WASHINGTON (Reuters) - The United States sharply criticized China on Wednesday in its annual report on human rights, one week after Secretary of State Hillary Clinton soft-pedaled rights concerns during a visit to Beijing.
The State Department report also took aim at Russia, where it said civil liberties were “under siege,” and noted a global outbreak in restrictive laws on non-governmental groups and the media, including the Internet.
In an examination of human rights in more than 190 countries during 2008, the report roundly criticized many of its usual targets, including Afghanistan, North Korea, Cuba, Iran, Iraq, Sudan, Syria, Somalia, Myanmar and Zimbabwe.
“The most serious human rights abuses tended to occur in countries where unaccountable rulers wielded unchecked power or there was government failure or collapse, often exacerbated or caused by internal or external conflict,” said the report, which regularly draws the anger of foreign governments targeted for criticism.
The report covers the final year of President George W. Bush’s administration, which had been criticized for its own human rights record, including interrogation methods used on suspected militants and detention without trial at the Guantanamo prison.
President Barack Obama, who took office five weeks ago, has ordered Guantanamo closed in a year and adopted a tougher line against the possible torture of terrorism suspects.
Clinton, criticized last week for putting concerns about China’s human rights issues on the back burner, said promotion of human rights remained “essential to our foreign policy.”
“Not only will we seek to live up to our ideals on American soil, we will pursue greater respect for human rights as we engage other nations and people around the world,” she said.
The U.S. report was harsh on China, saying its human rights record “remained poor and worsened in some areas.”
“The Chinese government increased detention and harassment of dissidents, petitioners, human rights defenders and defense lawyers,” it said, adding the abuses peaked around high-profile events such as the Olympic Games held in Beijing last summer.

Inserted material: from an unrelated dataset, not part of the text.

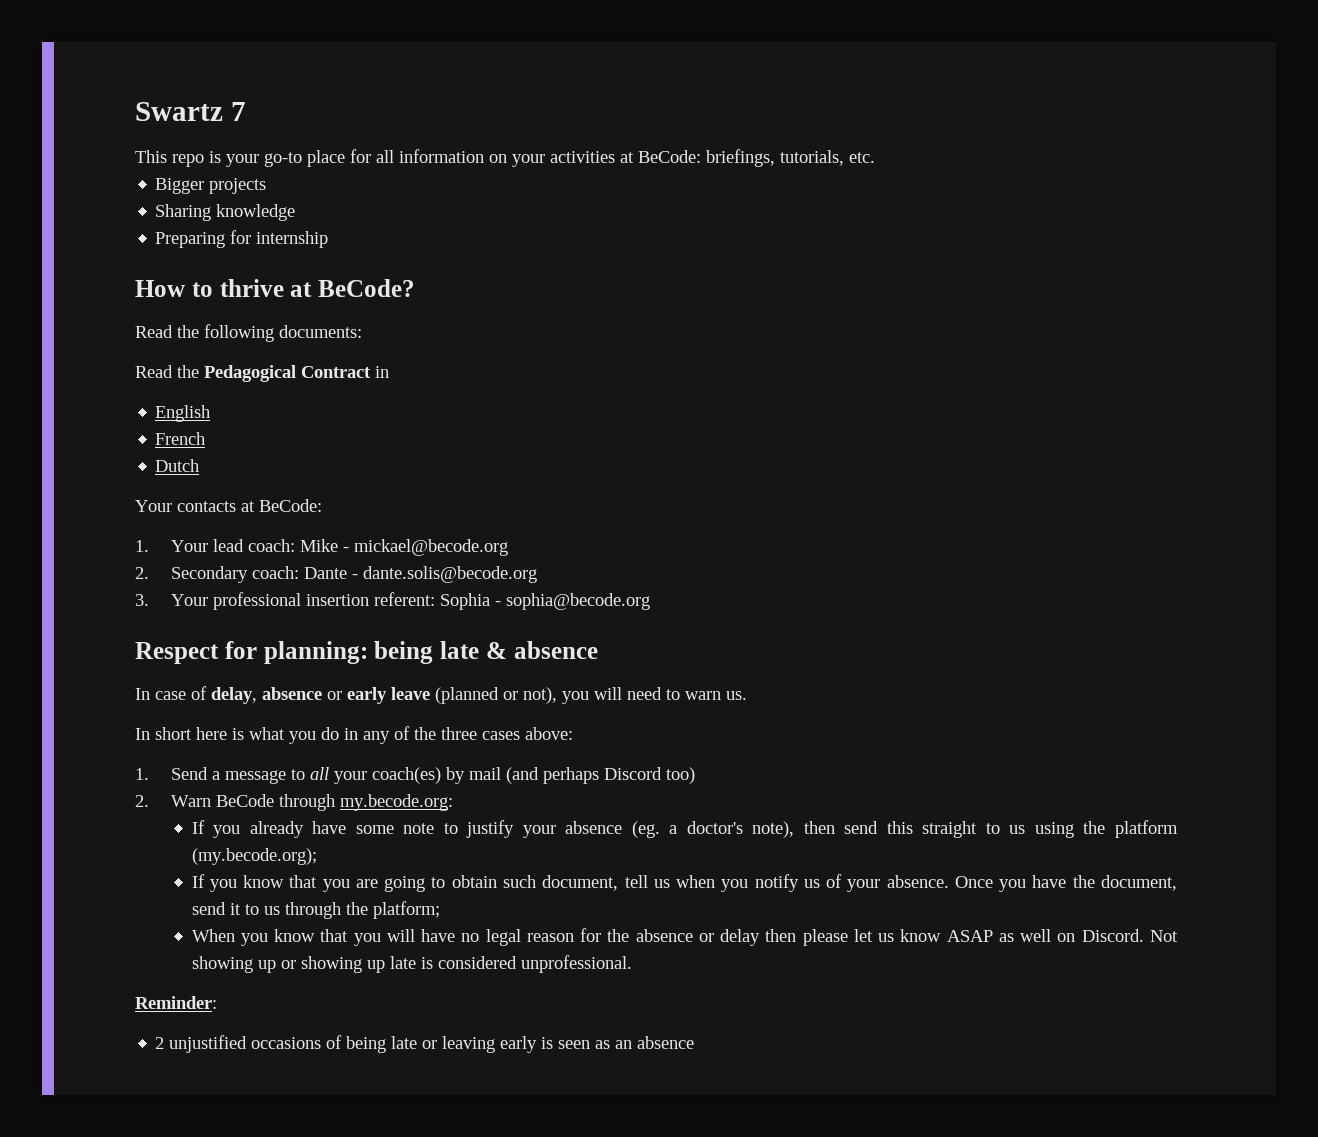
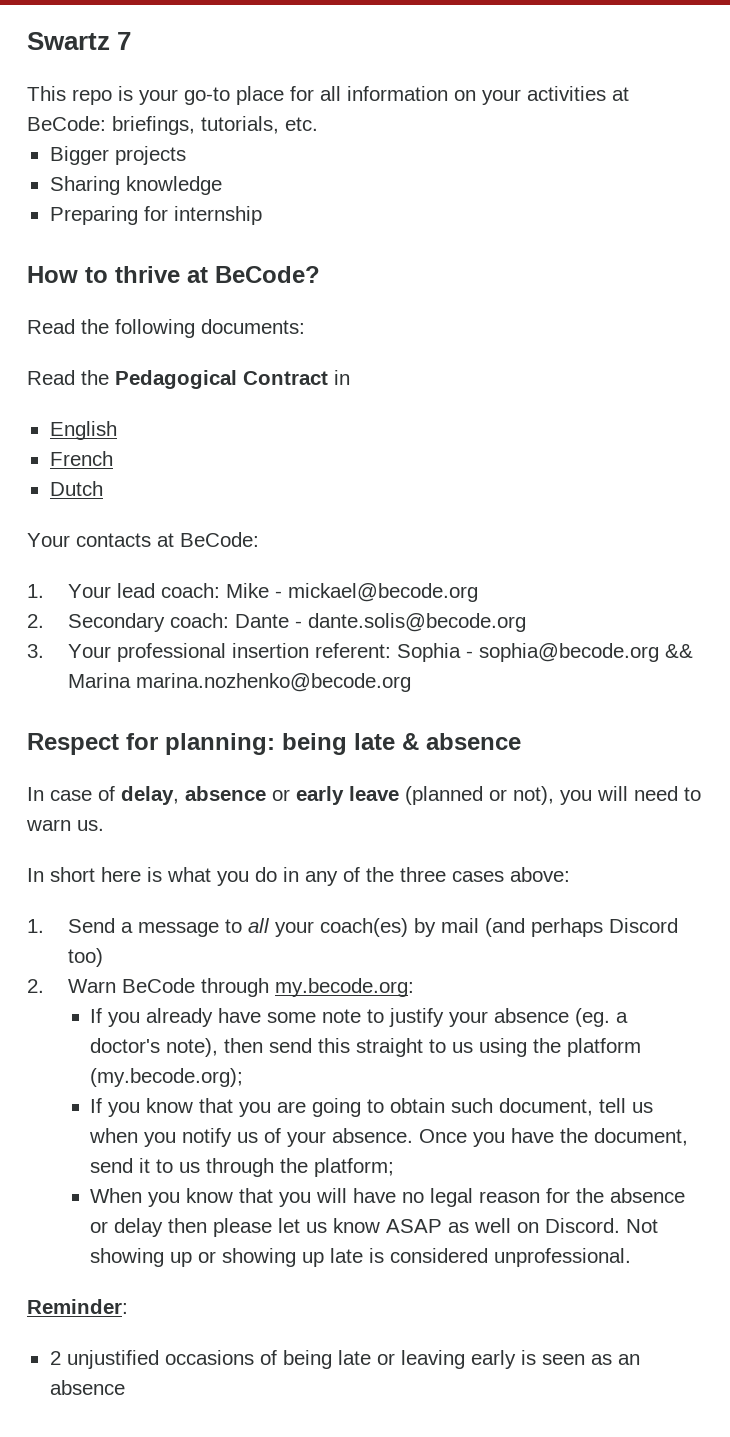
(651, 601) none -> [664,644,693,658] [67,673,411,692] && Marina marina.nozhenko@becode.org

“Other serious human rights abuses included extrajudicial killings, torture and coerced confessions of prisoners, and the use of forced labor, including prison labor,” the report said.

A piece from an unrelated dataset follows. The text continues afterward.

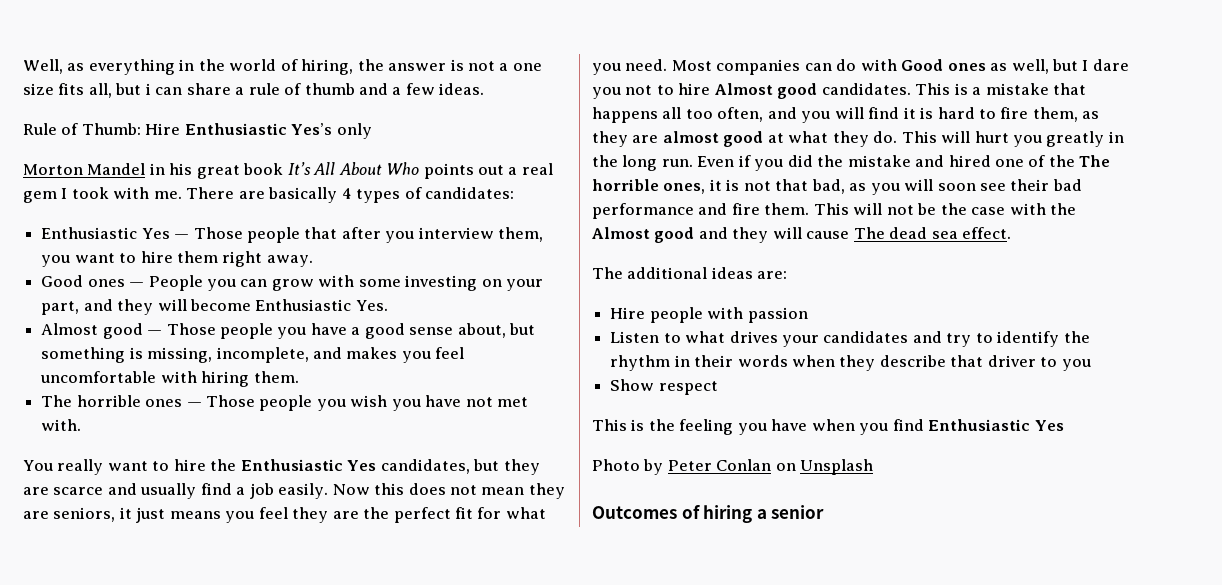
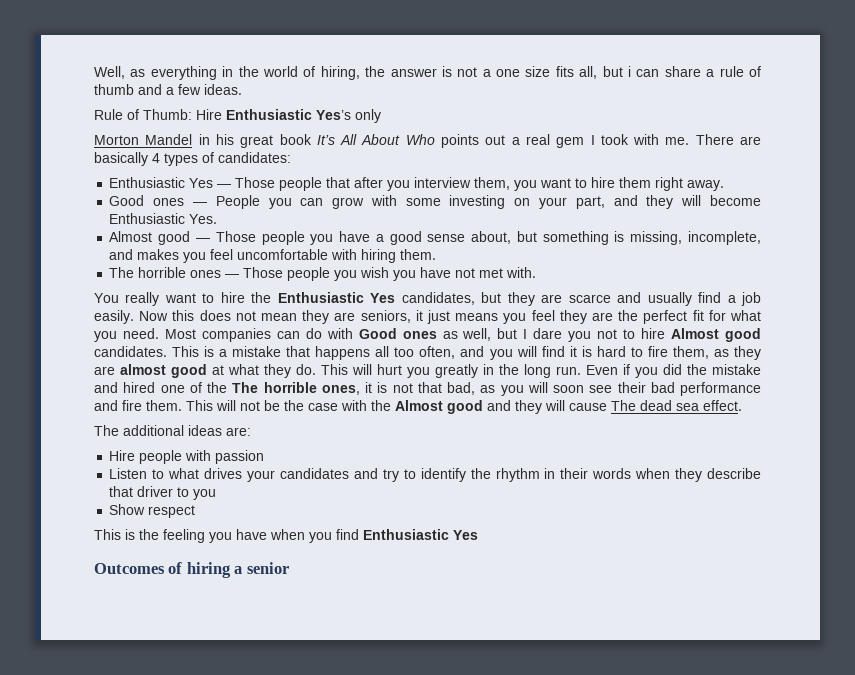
[592,459,874,475] // Photo by Peter Conlan on Unsplash -> (478, 535) none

The United States has long accused China of human rights abuses and pressed Beijing to grant greater autonomy to Tibet, but on her visit last week Clinton said their joint efforts to ease the global financial crisis, fight climate change and curb North Korea’s nuclear ambitions came first.

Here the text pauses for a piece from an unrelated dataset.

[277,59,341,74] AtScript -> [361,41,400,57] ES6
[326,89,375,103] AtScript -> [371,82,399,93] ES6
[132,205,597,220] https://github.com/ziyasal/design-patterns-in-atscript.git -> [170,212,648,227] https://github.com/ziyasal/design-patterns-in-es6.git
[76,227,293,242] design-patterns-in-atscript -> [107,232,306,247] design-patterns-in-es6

But Clinton told reporters on Wednesday “as secretary of state, I will continue to focus my own energies on human rights, and will engage as many others as I can to join me.”
“I am looking for results,” she said. “I am looking for changes that will actually improve the lives of the greatest numbers of people.”
Human rights groups, which had criticized Clinton’s stance on China last week, praised the report’s criticisms of China and Russia.
“The U.S. government’s own evidence points to dire circumstances for the Chinese people that can no longer be ignored, even as the United States works with China on other pressing issues,” said T. Kumar, Amnesty International’s advocacy director for Asia and the Pacific.
The U.S. report said civil liberties in Russia “continued to be under siege, reflecting an erosion of the government’s accountability to its citizens.”
The conflict between Russia and Georgia had led to civilian casualties and the indiscriminate use of force, and government pressure had led to an increase in assaults on journalists, it said.
The Russian failure to solve the murders of journalists such as Anna Politkovskaya, a Kremlin critic killed in 2006, has sparked a wave of new concerns about political freedoms.
Three men accused of helping in Politkovskaya’s murder were acquitted in a Russian court and authorities have not identified who ordered the killing or captured the gunman.
The report also found evidence around the world of more burdensome restrictions on the media and the Internet, and a boomerang effect in countries where human rights campaigners have pushed for more freedoms.
“Some countries increased repression in response to popular efforts to secure respect for human rights,” the report said, pointing to Vietnam and China in particular.
“Many courageous human rights defenders who peacefully pressed for their own rights and those of their fellow countrymen and women were harassed, threatened, arrested and imprisoned, killed, or were subjected to violent extrajudicial means of reprisal.”